Metafóricamente, se puede salvar de la quema, y en estos casos, con gusto, menos del uno por ciento de las masas carnosas que allí no se ven disimuladas por los ropajes. Ya se sabe: bellas jóvenes que exhiben la mayor parte de sus carnes con la indolencia que proporciona saberse en la pirámide del deseo o de la envidia de otra; también, no es cosa de negarlo para que nuestra percepción no parezca completamente sesgada, se encuentran algunos cuerpos varoniles, en donde se adivina la colaboración de las horas de gimnasio y, puede, los anabolizantes.
Pero... el resto...No negamos el derecho de todo el mundo a mostrarse con sus verdades al aire, siempre guardando los límites de la decencia que imponen la moda y el lugar. Lo que simplemente constatamos es que sobre la arena no se ve mucho cuerpo hermoso. Celulitis, obesidades, foferas, se entremezclan con exhibiciones de ridículos trajes que parecen extraídos del cajón de la abuela o confeccionados según el primer curso de corte y confección por correspondencia.

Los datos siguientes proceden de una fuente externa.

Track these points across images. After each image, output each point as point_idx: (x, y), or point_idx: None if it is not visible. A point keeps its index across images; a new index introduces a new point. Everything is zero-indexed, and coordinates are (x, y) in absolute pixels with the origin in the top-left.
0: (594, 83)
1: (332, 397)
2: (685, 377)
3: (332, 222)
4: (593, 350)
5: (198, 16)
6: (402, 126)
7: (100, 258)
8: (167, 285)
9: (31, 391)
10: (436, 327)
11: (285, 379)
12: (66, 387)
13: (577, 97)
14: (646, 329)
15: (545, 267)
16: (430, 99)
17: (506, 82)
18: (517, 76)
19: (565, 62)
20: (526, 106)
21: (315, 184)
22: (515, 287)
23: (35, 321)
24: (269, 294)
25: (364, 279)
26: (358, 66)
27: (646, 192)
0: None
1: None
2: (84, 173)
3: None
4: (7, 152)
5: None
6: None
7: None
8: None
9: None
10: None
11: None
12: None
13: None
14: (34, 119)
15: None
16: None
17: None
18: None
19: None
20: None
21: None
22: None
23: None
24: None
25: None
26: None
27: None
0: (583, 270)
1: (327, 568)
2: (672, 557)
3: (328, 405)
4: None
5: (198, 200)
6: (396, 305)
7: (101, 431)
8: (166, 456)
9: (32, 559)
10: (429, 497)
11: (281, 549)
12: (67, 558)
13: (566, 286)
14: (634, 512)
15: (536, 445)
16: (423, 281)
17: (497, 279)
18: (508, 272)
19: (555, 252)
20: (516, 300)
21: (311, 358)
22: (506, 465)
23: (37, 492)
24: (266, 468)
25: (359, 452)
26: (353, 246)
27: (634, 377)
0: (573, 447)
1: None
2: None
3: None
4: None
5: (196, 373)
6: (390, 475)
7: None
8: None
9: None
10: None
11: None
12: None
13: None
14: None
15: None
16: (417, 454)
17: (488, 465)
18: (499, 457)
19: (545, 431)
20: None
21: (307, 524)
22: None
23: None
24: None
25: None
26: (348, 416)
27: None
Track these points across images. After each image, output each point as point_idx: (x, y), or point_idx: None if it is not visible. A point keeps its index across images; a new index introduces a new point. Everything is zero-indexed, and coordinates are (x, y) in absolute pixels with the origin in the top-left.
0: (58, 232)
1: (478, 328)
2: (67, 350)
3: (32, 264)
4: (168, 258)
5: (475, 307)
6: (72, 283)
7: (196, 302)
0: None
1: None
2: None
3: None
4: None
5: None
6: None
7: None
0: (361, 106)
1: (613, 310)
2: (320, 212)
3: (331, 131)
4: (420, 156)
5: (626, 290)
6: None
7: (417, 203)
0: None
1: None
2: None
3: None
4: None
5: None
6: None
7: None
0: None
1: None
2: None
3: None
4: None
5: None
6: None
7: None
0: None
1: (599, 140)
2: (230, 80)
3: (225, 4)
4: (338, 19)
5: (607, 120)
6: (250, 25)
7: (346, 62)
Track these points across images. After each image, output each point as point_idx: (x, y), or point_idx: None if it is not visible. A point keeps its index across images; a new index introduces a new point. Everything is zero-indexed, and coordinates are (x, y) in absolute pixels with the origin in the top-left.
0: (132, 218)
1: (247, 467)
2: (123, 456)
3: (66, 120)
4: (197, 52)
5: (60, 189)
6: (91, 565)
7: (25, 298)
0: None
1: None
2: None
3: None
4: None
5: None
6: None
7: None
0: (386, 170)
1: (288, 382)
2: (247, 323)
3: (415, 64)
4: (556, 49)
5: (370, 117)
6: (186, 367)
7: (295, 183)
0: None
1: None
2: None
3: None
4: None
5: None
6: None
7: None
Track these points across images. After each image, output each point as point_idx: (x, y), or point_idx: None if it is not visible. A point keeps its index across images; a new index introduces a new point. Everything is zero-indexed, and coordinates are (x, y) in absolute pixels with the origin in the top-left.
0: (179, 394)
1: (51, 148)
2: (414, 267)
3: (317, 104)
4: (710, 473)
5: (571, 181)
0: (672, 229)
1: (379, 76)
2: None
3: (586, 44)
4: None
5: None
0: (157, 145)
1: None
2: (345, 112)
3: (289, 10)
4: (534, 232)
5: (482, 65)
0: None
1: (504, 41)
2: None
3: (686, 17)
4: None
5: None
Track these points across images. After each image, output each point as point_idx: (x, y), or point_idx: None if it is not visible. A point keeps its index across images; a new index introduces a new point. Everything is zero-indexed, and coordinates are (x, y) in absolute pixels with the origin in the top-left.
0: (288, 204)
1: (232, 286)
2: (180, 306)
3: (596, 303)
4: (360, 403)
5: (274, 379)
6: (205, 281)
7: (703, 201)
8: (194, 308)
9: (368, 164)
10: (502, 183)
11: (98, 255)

Es de agradecer que los buenos alimentos y el deporte hayan mejorado la raza, especialmente entre los latinos. Los españoles ya no somos bajitos, ni necesariamente gordos y ni apenas si se ve algún bigote. No llegamos a los porcentajes de belleza canónica de los pueblos de norte -aunque nibelungos y walkirias tienen tendencia a la obesidad con la edad- y, por supuesto, estamos lejos de la belleza prácticamente sistemática de los watusi, jamaicanos, cubanos, etc.